_EXERCISE PROMPT_. The reply must return each line of the data exactly.

_ENTRIES PROVIDED_.
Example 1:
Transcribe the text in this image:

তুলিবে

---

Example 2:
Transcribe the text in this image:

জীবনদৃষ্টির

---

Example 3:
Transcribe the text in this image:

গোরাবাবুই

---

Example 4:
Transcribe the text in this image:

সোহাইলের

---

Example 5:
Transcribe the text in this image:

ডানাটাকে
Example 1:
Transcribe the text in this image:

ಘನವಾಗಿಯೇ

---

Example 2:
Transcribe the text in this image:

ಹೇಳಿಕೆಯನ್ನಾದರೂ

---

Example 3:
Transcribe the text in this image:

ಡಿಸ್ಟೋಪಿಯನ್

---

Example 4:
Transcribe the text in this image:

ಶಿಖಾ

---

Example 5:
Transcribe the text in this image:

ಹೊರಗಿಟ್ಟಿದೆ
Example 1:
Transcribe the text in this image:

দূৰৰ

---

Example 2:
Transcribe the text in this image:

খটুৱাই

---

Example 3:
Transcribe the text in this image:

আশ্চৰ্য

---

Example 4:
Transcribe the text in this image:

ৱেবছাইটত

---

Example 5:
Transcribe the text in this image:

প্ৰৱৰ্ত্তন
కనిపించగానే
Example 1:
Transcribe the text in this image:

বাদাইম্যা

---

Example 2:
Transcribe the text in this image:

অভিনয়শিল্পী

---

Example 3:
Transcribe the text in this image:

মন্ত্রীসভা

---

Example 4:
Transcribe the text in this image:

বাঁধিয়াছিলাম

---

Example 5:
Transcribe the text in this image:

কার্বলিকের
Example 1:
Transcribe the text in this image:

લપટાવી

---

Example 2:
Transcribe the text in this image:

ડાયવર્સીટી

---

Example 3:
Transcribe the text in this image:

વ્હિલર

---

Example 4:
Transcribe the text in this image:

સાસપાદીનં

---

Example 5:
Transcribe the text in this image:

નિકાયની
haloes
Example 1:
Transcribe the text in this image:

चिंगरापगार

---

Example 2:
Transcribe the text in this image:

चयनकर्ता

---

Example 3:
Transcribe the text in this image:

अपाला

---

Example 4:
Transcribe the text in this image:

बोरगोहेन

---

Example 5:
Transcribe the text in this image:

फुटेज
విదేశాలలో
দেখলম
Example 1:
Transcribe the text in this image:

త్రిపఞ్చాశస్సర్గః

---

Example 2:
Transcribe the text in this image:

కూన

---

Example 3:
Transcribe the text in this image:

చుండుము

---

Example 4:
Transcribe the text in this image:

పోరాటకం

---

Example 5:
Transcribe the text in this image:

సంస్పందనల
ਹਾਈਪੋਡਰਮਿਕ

_SOLUTION TO THIS TASK_.
Example 1:
Transcribe the text in this image:

তুলিবে

---

Example 2:
Transcribe the text in this image:

জীবনদৃষ্টির

---

Example 3:
Transcribe the text in this image:

গোরাবাবুই

---

Example 4:
Transcribe the text in this image:

সোহাইলের

---

Example 5:
Transcribe the text in this image:

ডানাটাকে
Example 1:
Transcribe the text in this image:

ಘನವಾಗಿಯೇ

---

Example 2:
Transcribe the text in this image:

ಹೇಳಿಕೆಯನ್ನಾದರೂ

---

Example 3:
Transcribe the text in this image:

ಡಿಸ್ಟೋಪಿಯನ್

---

Example 4:
Transcribe the text in this image:

ಶಿಖಾ

---

Example 5:
Transcribe the text in this image:

ಹೊರಗಿಟ್ಟಿದೆ
Example 1:
Transcribe the text in this image:

দূৰৰ

---

Example 2:
Transcribe the text in this image:

খটুৱাই

---

Example 3:
Transcribe the text in this image:

আশ্চৰ্য

---

Example 4:
Transcribe the text in this image:

ৱেবছাইটত

---

Example 5:
Transcribe the text in this image:

প্ৰৱৰ্ত্তন
కనిపించగానే
Example 1:
Transcribe the text in this image:

বাদাইম্যা

---

Example 2:
Transcribe the text in this image:

অভিনয়শিল্পী

---

Example 3:
Transcribe the text in this image:

মন্ত্রীসভা

---

Example 4:
Transcribe the text in this image:

বাঁধিয়াছিলাম

---

Example 5:
Transcribe the text in this image:

কার্বলিকের
Example 1:
Transcribe the text in this image:

લપટાવી

---

Example 2:
Transcribe the text in this image:

ડાયવર્સીટી

---

Example 3:
Transcribe the text in this image:

વ્હિલર

---

Example 4:
Transcribe the text in this image:

સાસપાદીનં

---

Example 5:
Transcribe the text in this image:

નિકાયની
haloes
Example 1:
Transcribe the text in this image:

चिंगरापगार

---

Example 2:
Transcribe the text in this image:

चयनकर्ता

---

Example 3:
Transcribe the text in this image:

अपाला

---

Example 4:
Transcribe the text in this image:

बोरगोहेन

---

Example 5:
Transcribe the text in this image:

फुटेज
విదేశాలలో
দেখলম
Example 1:
Transcribe the text in this image:

త్రిపఞ్చాశస్సర్గః

---

Example 2:
Transcribe the text in this image:

కూన

---

Example 3:
Transcribe the text in this image:

చుండుము

---

Example 4:
Transcribe the text in this image:

పోరాటకం

---

Example 5:
Transcribe the text in this image:

సంస్పందనల
ਹਾਈਪੋਡਰਮਿਕ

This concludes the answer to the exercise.